What is expected :: Copy the records below exactly, starting at the line that contains "Từ lâu, nghenhinviet.com" and ending at the line that contains "comparación de ofertas, aportando"; leave out any pictures.

========================================

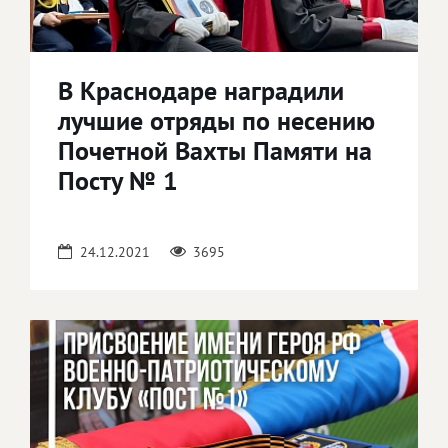
В Краснодаре наградили
лучшие отряды по несению
Почетной Вахты Памяти на
Посту № 1
24.12.2021
3695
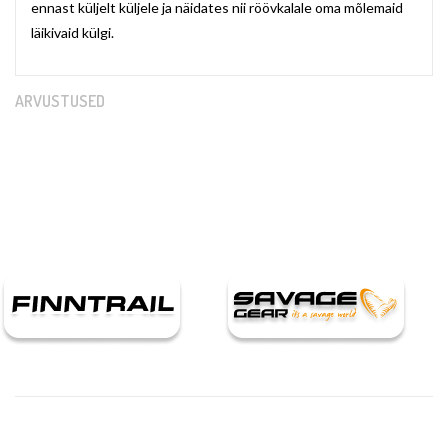
ennast küljelt küljele ja näidates nii röövkalale oma mõlemaid
läikivaid külgi.
ARVUSTUSED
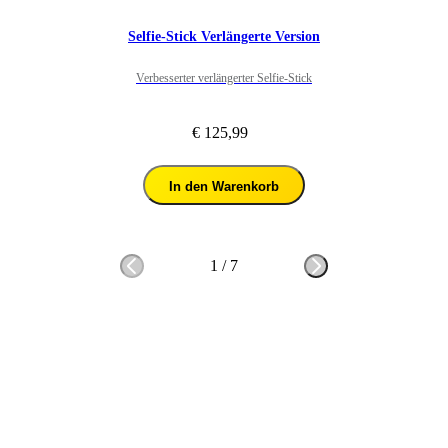
Selfie-Stick Verlängerte Version
Verbesserter verlängerter Selfie-Stick
€ 125,99
In den Warenkorb
1
/
7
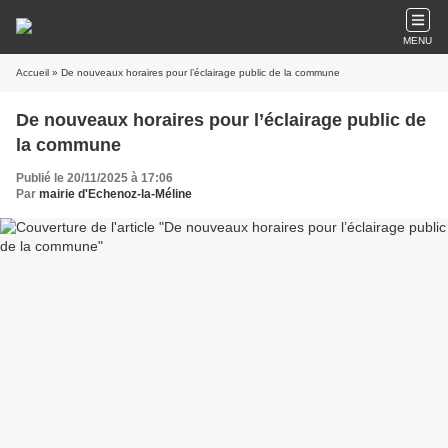
MENU
Accueil
» De nouveaux horaires pour l’éclairage public de la commune
De nouveaux horaires pour l’éclairage public de
la commune
Publié le 20/11/2025 à 17:06
Par
mairie d'Echenoz-la-Méline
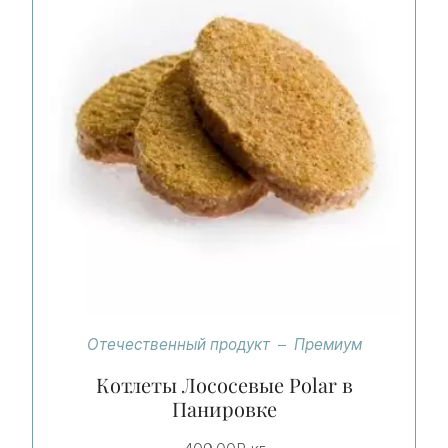
Отечественный продукт
Премиум
Котлеты Лососевые Polar в
Панировке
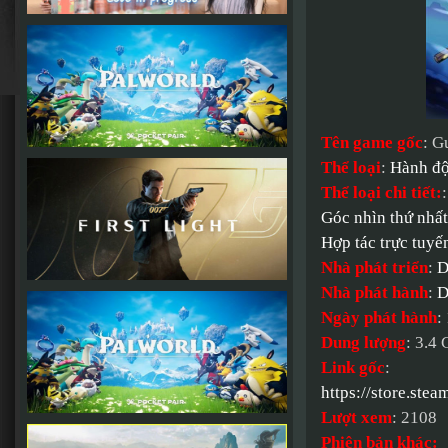
Tên game gốc
: G
Thể loại
:
Hành đ
Thể loại chi tiết:
Góc nhìn thứ nhất
Hợp tác trực tuyế
Nhà phát triển
:
D
Nhà phát hành
:
D
Ngày phát hành
:
Dung lượng
: 3.4
Link gốc
:
https://store.s
Lượt xem
: 2108
Phiên bản khác:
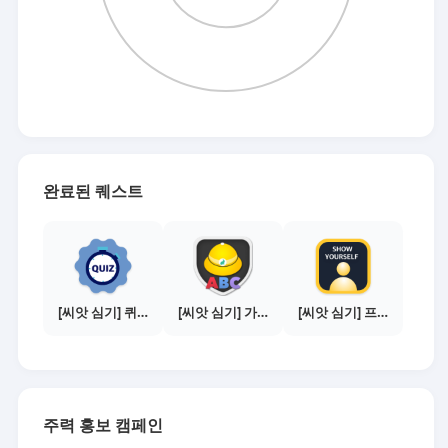
완료된 퀘스트
[씨앗 심기] 퀴즈 참여하기
[씨앗 심기] 가이드보기 - 매체별 활동 가이드
[씨앗 심기] 프로필 사진 등록하기
주력 홍보 캠페인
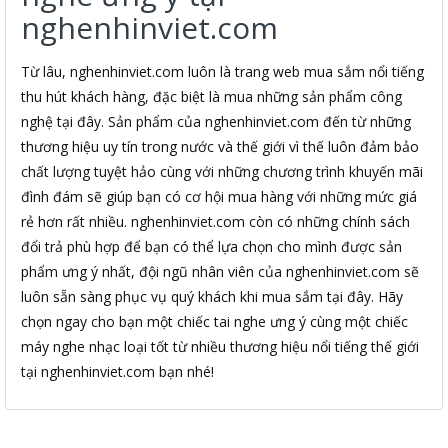
nghenhinviet.com
Từ lâu, nghenhinviet.com luôn là trang web mua sắm nổi tiếng
thu hút khách hàng, đặc biệt là mua những sản phẩm công
nghệ tại đây. Sản phẩm của nghenhinviet.com đến từ những
thương hiệu uy tín trong nước và thế giới vì thế luôn đảm bảo
chất lượng tuyệt hảo cùng với những chương trình khuyến mãi
đình đám sẽ giúp bạn có cơ hội mua hàng với những mức giá
rẻ hơn rất nhiều. nghenhinviet.com còn có những chính sách
đổi trả phù hợp để bạn có thể lựa chọn cho mình được sản
phẩm ưng ý nhất, đội ngũ nhân viên của nghenhinviet.com sẽ
luôn sẵn sàng phục vụ quý khách khi mua sắm tại đây. Hãy
chọn ngay cho bạn một chiếc tai nghe ưng ý cùng một chiếc
máy nghe nhạc loại tốt từ nhiều thương hiệu nổi tiếng thế giới
tại nghenhinviet.com bạn nhé!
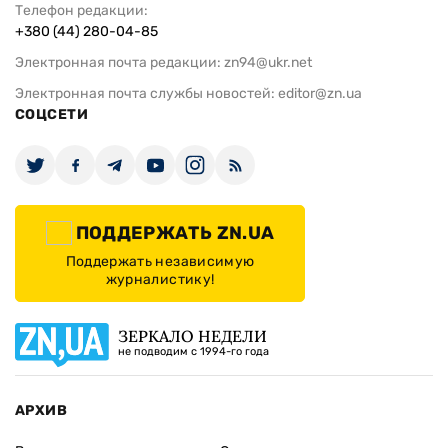
Телефон редакции:
+380 (44) 280-04-85
Электронная почта редакции:
zn94@ukr.net
Электронная почта службы новостей:
editor@zn.ua
СОЦСЕТИ
ПОДДЕРЖАТЬ ZN.UA
Поддержать независимую
журналистику!
ЗЕРКАЛО НЕДЕЛИ
не подводим с 1994-го года
АРХИВ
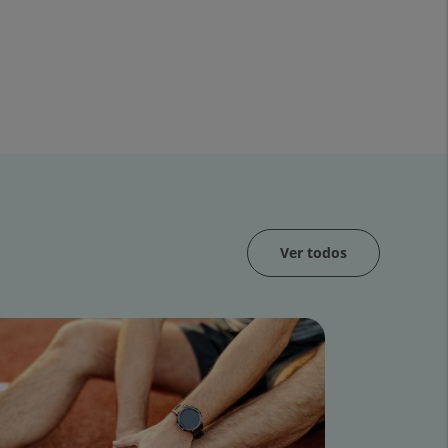
Ver todos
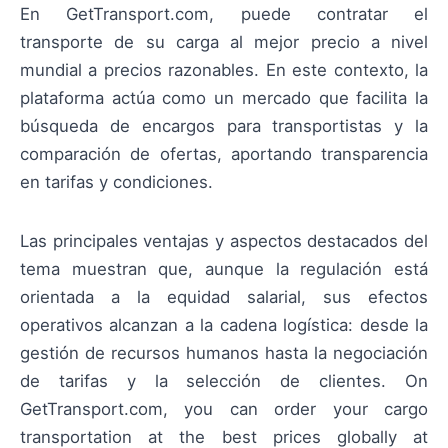
En GetTransport.com, puede contratar el
transporte de su carga al mejor precio a nivel
mundial a precios razonables. En este contexto, la
plataforma actúa como un mercado que facilita la
búsqueda de encargos para transportistas y la
comparación de ofertas, aportando transparencia
en tarifas y condiciones.
Las principales ventajas y aspectos destacados del
tema muestran que, aunque la regulación está
orientada a la equidad salarial, sus efectos
operativos alcanzan a la cadena logística: desde la
gestión de recursos humanos hasta la negociación
de tarifas y la selección de clientes. On
GetTransport.com, you can order your cargo
transportation at the best prices globally at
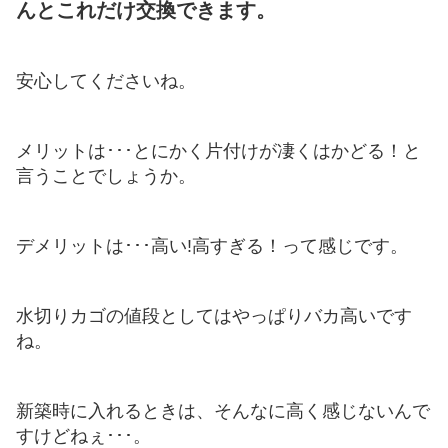
んとこれだけ交換できます。
安心してくださいね。
メリットは･･･とにかく片付けが凄くはかどる！と
言うことでしょうか。
デメリットは･･･高い!高すぎる！って感じです。
水切りカゴの値段としてはやっぱりバカ高いです
ね。
新築時に入れるときは、そんなに高く感じないんで
すけどねぇ･･･。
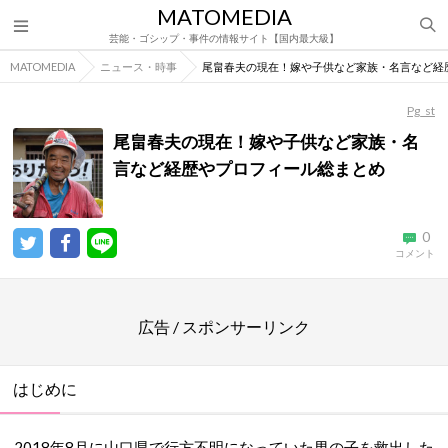
MATOMEDIA
芸能・ゴシップ・事件の情報サイト【国内最大級】
MATOMEDIA
ニュース・時事
尾畠春夫の現在！嫁や子供など家族・名言など経
Pg_st
尾畠春夫の現在！嫁や子供など家族・名
言など経歴やプロフィール総まとめ
0
コメント
広告 / スポンサーリンク
はじめに
2018年8月に山口県で行方不明になっていた男の子を救出した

========================================

Exercise result ::
Từ lâu, nghenhinviet.com luôn là trang web mua sắm nổi tiếng
thu hút khách hàng, đặc biệt là mua những sản phẩm công
nghệ tại đây. Sản phẩm của nghenhinviet.com đến từ những
thương hiệu uy tín trong nước và thế giới vì thế luôn đảm bảo
chất lượng tuyệt hảo cùng với những chương trình khuyến mãi
đình đám sẽ giúp bạn có cơ hội mua hàng với những mức giá
rẻ hơn rất nhiều. nghenhinviet.com còn có những chính sách
đổi trả phù hợp để bạn có thể lựa chọn cho mình được sản
phẩm ưng ý nhất, đội ngũ nhân viên của nghenhinviet.com sẽ
luôn sẵn sàng phục vụ quý khách khi mua sắm tại đây. Hãy
chọn ngay cho bạn một chiếc tai nghe ưng ý cùng một chiếc
máy nghe nhạc loại tốt từ nhiều thương hiệu nổi tiếng thế giới
tại nghenhinviet.com bạn nhé!
Телефон редакции:
+380 (44) 280-04-85
Электронная почта редакции:
zn94@ukr.net
Электронная почта службы новостей:
editor@zn.ua
СОЦСЕТИ
ПОДДЕРЖАТЬ ZN.UA
Поддержать независимую
журналистику!
ЗЕРКАЛО НЕДЕЛИ
не подводим с 1994-го года
АРХИВ
Ver todos
En GetTransport.com, puede contratar el
transporte de su carga al mejor precio a nivel
mundial a precios razonables. En este contexto, la
plataforma actúa como un mercado que facilita la
búsqueda de encargos para transportistas y la
comparación de ofertas, aportando transparencia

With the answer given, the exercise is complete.